■ **Exercise directions**
Write out everything from the start of the records down through the line containing "zákona o správě voleb. Smys...", both ends included, keeping every line identical to the original.

■ **Supplied information**
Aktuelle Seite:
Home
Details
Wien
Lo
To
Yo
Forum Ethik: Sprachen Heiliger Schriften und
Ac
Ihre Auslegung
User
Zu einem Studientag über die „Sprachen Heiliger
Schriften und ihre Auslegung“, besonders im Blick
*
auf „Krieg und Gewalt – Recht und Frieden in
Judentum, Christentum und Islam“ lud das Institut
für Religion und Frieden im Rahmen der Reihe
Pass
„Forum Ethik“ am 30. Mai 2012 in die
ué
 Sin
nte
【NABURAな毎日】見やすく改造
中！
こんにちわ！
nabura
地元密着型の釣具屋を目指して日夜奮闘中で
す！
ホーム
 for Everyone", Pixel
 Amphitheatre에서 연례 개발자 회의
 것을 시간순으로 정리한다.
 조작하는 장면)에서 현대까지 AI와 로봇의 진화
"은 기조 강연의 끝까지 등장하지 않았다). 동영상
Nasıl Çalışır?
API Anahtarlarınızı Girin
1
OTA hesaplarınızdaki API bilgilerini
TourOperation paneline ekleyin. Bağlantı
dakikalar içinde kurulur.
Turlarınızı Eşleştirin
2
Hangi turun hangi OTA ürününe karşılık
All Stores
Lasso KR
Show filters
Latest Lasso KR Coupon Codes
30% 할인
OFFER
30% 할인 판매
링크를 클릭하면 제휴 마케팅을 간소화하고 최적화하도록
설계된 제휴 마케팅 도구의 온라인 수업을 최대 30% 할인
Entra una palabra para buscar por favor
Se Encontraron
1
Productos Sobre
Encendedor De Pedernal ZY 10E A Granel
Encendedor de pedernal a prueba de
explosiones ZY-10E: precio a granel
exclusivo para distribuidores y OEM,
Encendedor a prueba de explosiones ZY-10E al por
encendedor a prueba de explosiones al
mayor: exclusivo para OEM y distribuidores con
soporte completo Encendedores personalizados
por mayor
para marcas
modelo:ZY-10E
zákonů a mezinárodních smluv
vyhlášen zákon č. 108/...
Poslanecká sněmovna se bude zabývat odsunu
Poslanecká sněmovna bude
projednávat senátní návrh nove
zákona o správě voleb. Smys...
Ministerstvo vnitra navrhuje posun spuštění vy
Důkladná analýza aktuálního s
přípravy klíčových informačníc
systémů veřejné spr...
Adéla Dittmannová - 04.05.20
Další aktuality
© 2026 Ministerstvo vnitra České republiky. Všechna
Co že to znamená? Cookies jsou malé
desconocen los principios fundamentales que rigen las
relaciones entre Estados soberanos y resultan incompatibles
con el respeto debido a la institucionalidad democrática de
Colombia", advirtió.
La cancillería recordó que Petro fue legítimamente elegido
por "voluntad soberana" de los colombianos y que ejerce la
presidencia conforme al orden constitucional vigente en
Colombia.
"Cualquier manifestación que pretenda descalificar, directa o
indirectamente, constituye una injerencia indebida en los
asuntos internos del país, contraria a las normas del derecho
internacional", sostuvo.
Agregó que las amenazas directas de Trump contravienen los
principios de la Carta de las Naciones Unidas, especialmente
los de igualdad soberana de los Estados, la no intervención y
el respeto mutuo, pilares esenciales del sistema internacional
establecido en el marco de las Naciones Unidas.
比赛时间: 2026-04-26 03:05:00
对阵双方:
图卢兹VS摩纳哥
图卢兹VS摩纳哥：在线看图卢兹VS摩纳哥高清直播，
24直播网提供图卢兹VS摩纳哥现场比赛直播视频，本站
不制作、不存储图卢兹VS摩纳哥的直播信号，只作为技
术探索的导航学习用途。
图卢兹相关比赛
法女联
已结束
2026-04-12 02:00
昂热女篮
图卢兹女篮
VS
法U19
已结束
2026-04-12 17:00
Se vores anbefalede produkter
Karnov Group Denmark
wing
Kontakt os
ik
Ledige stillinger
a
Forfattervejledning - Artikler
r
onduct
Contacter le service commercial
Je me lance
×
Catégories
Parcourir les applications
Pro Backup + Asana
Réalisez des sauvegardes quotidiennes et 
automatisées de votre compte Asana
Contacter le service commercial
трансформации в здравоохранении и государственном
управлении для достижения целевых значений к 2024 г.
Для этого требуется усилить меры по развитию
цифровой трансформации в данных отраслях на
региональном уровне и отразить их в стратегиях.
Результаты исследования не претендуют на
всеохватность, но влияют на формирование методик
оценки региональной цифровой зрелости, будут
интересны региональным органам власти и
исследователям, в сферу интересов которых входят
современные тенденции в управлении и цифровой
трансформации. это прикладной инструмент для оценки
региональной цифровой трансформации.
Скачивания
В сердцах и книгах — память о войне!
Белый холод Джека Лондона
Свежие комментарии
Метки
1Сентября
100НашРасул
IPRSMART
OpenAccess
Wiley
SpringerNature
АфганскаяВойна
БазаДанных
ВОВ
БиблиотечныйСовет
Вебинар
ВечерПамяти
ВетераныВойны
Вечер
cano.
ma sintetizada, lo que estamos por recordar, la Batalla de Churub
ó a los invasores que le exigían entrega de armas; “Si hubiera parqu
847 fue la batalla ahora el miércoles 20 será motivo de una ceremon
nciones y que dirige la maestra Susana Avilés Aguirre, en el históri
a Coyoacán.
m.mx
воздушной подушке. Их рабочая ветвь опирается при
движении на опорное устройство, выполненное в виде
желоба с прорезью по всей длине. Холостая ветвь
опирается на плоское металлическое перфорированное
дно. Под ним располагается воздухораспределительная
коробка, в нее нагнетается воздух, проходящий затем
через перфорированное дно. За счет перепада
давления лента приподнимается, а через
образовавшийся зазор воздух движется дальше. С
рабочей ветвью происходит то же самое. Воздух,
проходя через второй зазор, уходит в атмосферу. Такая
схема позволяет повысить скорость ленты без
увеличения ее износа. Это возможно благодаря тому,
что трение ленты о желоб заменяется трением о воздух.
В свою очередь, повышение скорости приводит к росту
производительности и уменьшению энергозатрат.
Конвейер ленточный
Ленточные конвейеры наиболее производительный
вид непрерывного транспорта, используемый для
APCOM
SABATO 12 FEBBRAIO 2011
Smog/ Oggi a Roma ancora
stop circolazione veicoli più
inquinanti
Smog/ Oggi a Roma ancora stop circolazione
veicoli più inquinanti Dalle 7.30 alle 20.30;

■ **Answer to the problem**
Aktuelle Seite:
Home
Details
Wien
Lo
To
Yo
Forum Ethik: Sprachen Heiliger Schriften und
Ac
Ihre Auslegung
User
Zu einem Studientag über die „Sprachen Heiliger
Schriften und ihre Auslegung“, besonders im Blick
*
auf „Krieg und Gewalt – Recht und Frieden in
Judentum, Christentum und Islam“ lud das Institut
für Religion und Frieden im Rahmen der Reihe
Pass
„Forum Ethik“ am 30. Mai 2012 in die
ué
 Sin
nte
【NABURAな毎日】見やすく改造
中！
こんにちわ！
nabura
地元密着型の釣具屋を目指して日夜奮闘中で
す！
ホーム
 for Everyone", Pixel
 Amphitheatre에서 연례 개발자 회의
 것을 시간순으로 정리한다.
 조작하는 장면)에서 현대까지 AI와 로봇의 진화
"은 기조 강연의 끝까지 등장하지 않았다). 동영상
Nasıl Çalışır?
API Anahtarlarınızı Girin
1
OTA hesaplarınızdaki API bilgilerini
TourOperation paneline ekleyin. Bağlantı
dakikalar içinde kurulur.
Turlarınızı Eşleştirin
2
Hangi turun hangi OTA ürününe karşılık
All Stores
Lasso KR
Show filters
Latest Lasso KR Coupon Codes
30% 할인
OFFER
30% 할인 판매
링크를 클릭하면 제휴 마케팅을 간소화하고 최적화하도록
설계된 제휴 마케팅 도구의 온라인 수업을 최대 30% 할인
Entra una palabra para buscar por favor
Se Encontraron
1
Productos Sobre
Encendedor De Pedernal ZY 10E A Granel
Encendedor de pedernal a prueba de
explosiones ZY-10E: precio a granel
exclusivo para distribuidores y OEM,
Encendedor a prueba de explosiones ZY-10E al por
encendedor a prueba de explosiones al
mayor: exclusivo para OEM y distribuidores con
soporte completo Encendedores personalizados
por mayor
para marcas
modelo:ZY-10E
zákonů a mezinárodních smluv
vyhlášen zákon č. 108/...
Poslanecká sněmovna se bude zabývat odsunu
Poslanecká sněmovna bude
projednávat senátní návrh nove
zákona o správě voleb. Smys...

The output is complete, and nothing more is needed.